Giulietta pergunta-se na sua magnífica entrada: “Para onde hei-de enviar os meus suspiros?” Ela dirige-se a Romeo, que não a pode ouvir, mas os verdadeiros interlocutores somos nós, os espectadores do século XXI. E a música de Bellini, terrível na sua beleza, violenta na sua paixão, à procura do movimento melódico mais simples, mais tocante, que melhor dê conta do amor transbordante, do amor total, essa música ainda pode comover os corações dois séculos adiante. Porquê? Porque a música de Bellini abre um espaço interior, deixa crescer a música em quem a ouve, não se impõe como a espada e a vingança se impõem nesta ópera em que grupos opostos gritam urros de guerra, infelizmente tão actuais.

A própria música é um acto de amor, aí está o segredo.

Nos outros papéis, houve muito boas prestações de Luís Rodrigues (o obstinado Capellio), Davide Giusti (no papel de Tebaldo, rival sincero de Romeo à altura deste na paixão e na coragem) e o barítono Christian Luján, num excelente Lorenzo, figura central e talvez a única com que o público se possa identificar, pois é o ajudante inevitavelmente falhado do amor impossível.

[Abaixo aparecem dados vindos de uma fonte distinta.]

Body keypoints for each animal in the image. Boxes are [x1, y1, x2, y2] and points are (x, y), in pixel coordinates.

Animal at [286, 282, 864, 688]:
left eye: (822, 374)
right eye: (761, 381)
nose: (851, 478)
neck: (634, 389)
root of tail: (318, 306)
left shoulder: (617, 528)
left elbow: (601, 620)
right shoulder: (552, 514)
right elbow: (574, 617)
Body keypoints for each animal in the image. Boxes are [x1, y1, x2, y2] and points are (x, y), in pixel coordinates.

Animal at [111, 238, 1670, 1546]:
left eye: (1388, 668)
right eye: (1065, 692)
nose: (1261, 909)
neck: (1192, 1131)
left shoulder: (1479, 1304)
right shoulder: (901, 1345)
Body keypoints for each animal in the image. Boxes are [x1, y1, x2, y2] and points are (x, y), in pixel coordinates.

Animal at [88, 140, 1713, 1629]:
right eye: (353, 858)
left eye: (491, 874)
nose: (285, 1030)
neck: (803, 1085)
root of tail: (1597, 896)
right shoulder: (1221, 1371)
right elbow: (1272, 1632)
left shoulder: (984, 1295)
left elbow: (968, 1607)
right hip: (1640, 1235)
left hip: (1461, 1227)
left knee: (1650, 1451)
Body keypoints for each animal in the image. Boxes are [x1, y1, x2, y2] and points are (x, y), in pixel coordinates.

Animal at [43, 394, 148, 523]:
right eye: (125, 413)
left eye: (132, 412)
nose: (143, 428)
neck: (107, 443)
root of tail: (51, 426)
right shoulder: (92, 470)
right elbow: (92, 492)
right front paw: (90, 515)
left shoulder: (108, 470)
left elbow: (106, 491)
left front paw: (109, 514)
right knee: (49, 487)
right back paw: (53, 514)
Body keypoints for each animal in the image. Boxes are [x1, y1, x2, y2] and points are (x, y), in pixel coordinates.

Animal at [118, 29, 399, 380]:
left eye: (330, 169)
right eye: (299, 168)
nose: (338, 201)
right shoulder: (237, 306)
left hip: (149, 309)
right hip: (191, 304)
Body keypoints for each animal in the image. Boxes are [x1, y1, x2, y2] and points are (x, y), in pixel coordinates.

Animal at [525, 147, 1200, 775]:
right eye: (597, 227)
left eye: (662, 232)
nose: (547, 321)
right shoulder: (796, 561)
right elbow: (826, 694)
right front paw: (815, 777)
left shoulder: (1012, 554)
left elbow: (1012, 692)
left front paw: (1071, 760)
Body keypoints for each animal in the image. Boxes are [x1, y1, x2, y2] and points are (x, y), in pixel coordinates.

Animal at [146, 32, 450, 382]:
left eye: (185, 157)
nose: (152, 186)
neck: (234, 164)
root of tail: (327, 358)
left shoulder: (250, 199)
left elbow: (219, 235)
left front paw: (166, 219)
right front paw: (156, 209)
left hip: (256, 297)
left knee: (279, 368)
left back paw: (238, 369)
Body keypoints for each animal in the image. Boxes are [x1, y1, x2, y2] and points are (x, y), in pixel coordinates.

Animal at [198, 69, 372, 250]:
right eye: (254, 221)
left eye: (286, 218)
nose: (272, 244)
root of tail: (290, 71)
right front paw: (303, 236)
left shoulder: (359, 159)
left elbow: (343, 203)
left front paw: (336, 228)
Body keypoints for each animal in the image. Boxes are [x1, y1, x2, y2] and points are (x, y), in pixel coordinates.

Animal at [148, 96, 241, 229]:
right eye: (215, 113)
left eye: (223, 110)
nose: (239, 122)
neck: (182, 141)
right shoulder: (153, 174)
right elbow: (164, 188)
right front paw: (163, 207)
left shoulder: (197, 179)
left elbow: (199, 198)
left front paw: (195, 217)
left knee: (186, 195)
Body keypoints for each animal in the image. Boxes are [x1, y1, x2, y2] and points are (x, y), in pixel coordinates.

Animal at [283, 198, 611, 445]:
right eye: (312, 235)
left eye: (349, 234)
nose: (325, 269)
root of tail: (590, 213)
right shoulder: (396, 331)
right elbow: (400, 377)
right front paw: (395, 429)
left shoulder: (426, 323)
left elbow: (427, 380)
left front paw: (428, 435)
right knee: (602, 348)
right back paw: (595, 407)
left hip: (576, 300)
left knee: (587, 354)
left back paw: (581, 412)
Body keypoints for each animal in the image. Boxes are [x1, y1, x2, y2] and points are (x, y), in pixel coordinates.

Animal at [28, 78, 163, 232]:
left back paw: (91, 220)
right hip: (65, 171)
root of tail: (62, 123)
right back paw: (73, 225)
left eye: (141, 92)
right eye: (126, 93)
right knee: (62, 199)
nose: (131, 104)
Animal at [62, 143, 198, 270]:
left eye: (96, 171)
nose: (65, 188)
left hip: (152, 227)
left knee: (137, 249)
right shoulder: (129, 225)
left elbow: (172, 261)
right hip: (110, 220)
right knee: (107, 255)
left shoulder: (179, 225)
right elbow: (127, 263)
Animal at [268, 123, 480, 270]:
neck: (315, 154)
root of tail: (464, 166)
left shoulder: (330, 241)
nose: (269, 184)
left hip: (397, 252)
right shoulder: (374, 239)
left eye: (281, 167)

A encenação conseguiu, apesar de tudo, dar espaço à “voz” de Bellini, embora a certa altura a movimentação excessiva e a insistência nos empurrões entre as personagens crie alguma estranheza e possa desviar a atenção da essência que a música consigo carrega. Um empurrão no teatro pode ter força. Mil empurrões começam a perder o sentido. E, no entanto, o palco aguentou a música. Outro efeito repetido, mas no sentido oposto às correrias e aos empurrões, foi a criação de “quadros” pelo coro masculino, imagens paradas inspiradas em pinturas. Um coro masculino que esteve muito concentrado e vocalmente uno, contribuindo para a crescente tensão, ora guerreira, ora apoquentada com os destinos dos amantes.

A ópera termina “emoldurada”, enquadrando uma lição a tirar contra a intolerância. Mas o mais importante passou pela música de Bellini, e o que ela diz sem dizer. Afrontando a espada de morte que se ergue entre os corações.